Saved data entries
===============

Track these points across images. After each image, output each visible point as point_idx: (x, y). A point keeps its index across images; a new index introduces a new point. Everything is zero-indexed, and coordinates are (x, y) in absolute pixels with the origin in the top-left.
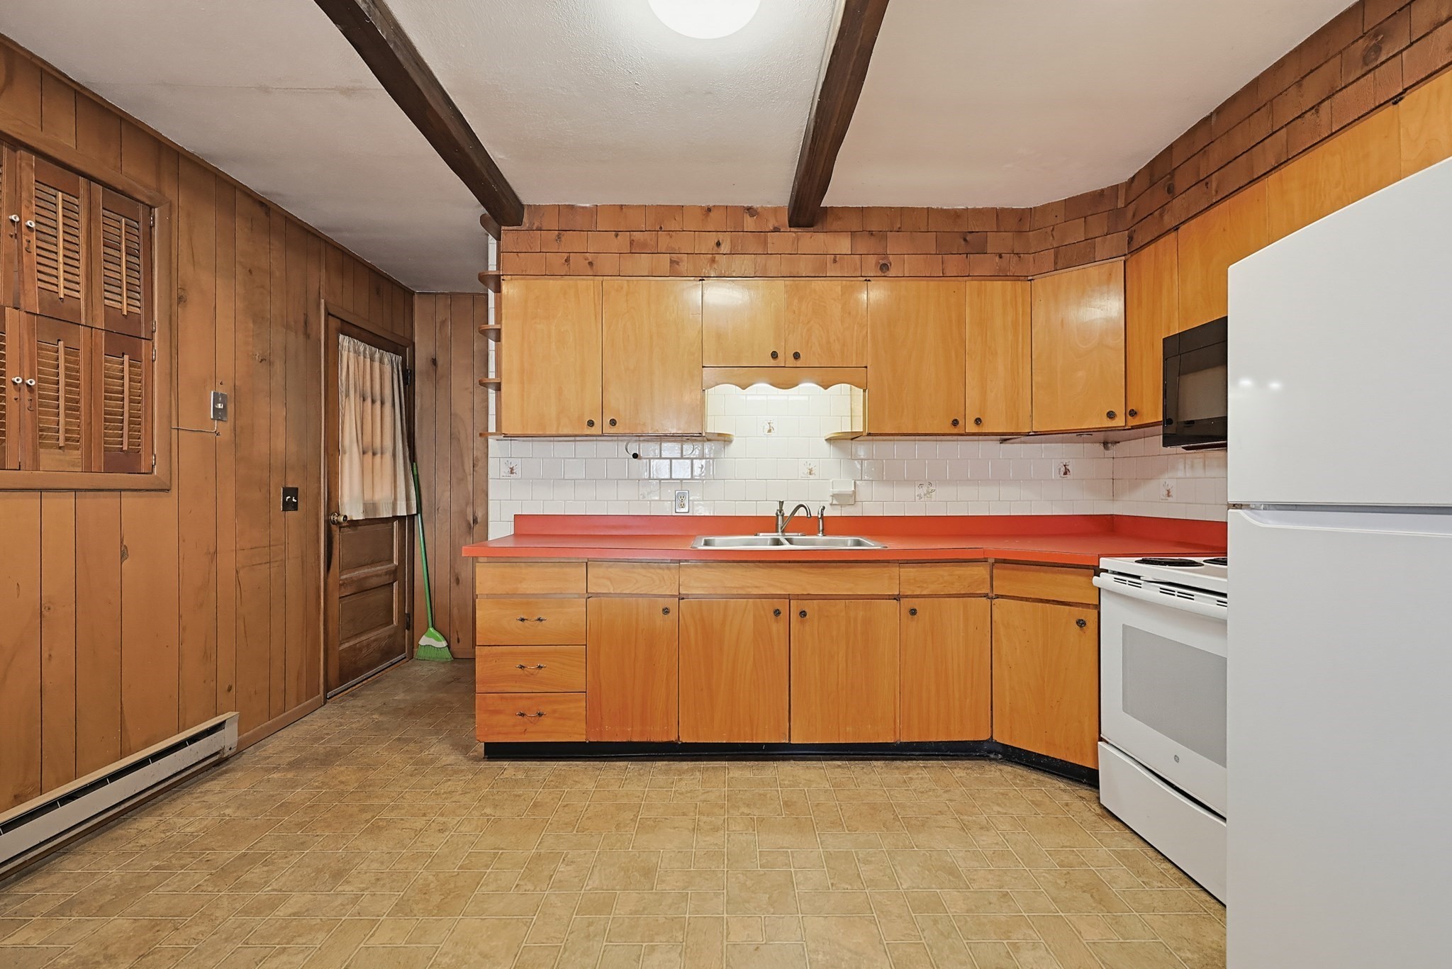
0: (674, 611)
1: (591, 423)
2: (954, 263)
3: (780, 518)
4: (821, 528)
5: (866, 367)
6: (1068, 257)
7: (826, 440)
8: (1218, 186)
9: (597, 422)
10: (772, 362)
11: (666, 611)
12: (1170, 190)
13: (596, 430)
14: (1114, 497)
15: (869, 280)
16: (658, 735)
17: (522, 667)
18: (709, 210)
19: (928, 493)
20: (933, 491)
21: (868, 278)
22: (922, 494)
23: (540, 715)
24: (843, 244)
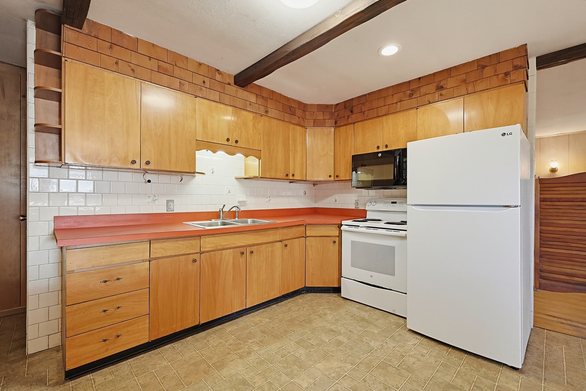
0: (198, 260)
1: (134, 162)
2: (287, 117)
3: (221, 212)
4: (237, 216)
5: (261, 150)
6: (317, 124)
7: (236, 178)
8: (367, 115)
9: (138, 161)
10: (226, 143)
11: (195, 261)
12: (352, 112)
13: (136, 166)
14: (316, 202)
15: (262, 116)
16: (189, 324)
17: (105, 311)
18: (200, 64)
19: (269, 200)
20: (271, 200)
21: (262, 115)
22: (267, 201)
23: (118, 336)
24: (253, 98)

===============

§ Work order
Pick out every line in the items above that contains the word "left", and copy each of those lines.

§ Task answer
Track these points across images. After each image, output each visible point as point_idx: (x, y). A point keeps its index across images; a new index introduces a new point. Everything is zero-indexed, and coordinates are (x, y) in absolute pixels with the origin in the top-left.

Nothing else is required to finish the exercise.